AI applications are useful, but they can also become unsafe in subtle ways.
A normal application already needs authentication, authorization, input validation, logging, and careful handling of secrets. AI applications add another layer of risk: prompts can be manipulated, retrieved documents can overshare, tools can be exposed too broadly, and generated outputs can look safe while breaking policy.
Securing AI Applications is a hands-on guide to building safer AI workflows.
Instead of treating AI security as abstract theory, this book follows a small companion project: ai_security_lab, a fictional support-assistant application with support tickets, customer records, policy documents, uploaded content, sensitive tool actions, and audit logs. The project starts with weak boundaries and hardens them step by step.

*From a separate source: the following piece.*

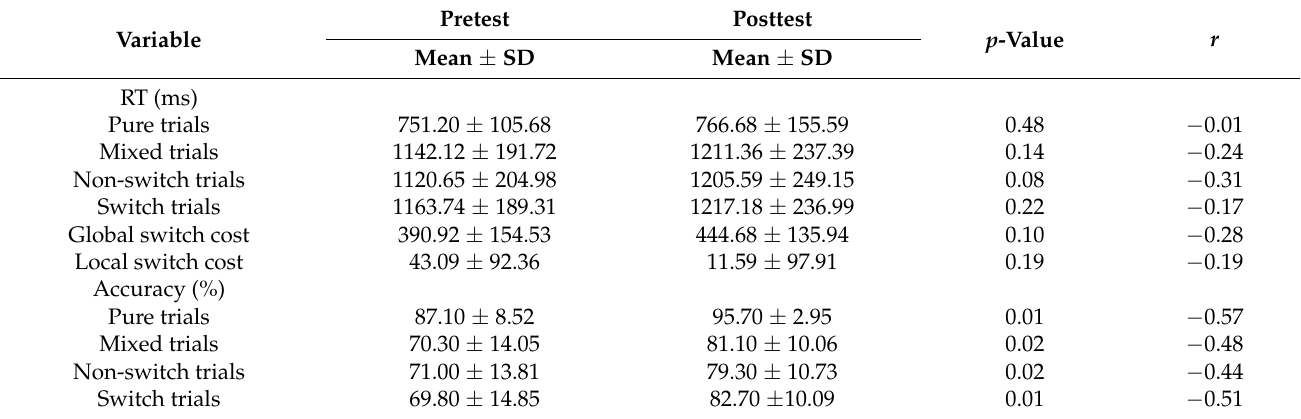
Table 3. Switching Task Reaction Times and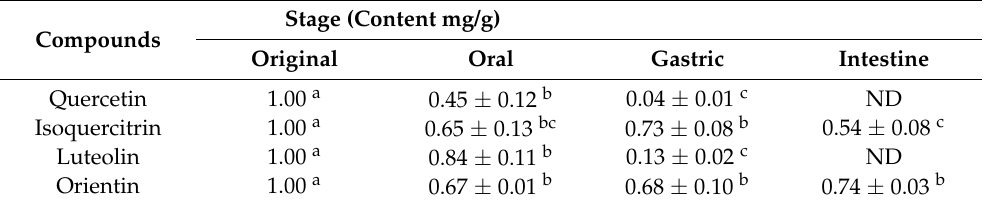
Table 1. The contents of compounds during in vitro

Inside, you will learn how to:
- recognize prompt injection and untrusted input
- treat retrieved documents as data, not instructions
- reduce sensitive data before it reaches the AI workflow
- design safer tool contracts and permission checks
- add human approval gates for higher-risk actions
- validate structured outputs before using them downstream
- use audit logs to make AI actions reviewable
- test security controls instead of leaving them as advice
- prepare a practical deployment checklist for AI features
This book is not about securing a model in isolation. It is about securing the workflow around the model: prompts, retrieval, tools, outputs, approvals, logs, and boundaries.
If you are building AI features into real applications, this guide will help you think clearly about what can go wrong - and how to make those risks visible, testable, and easier to control.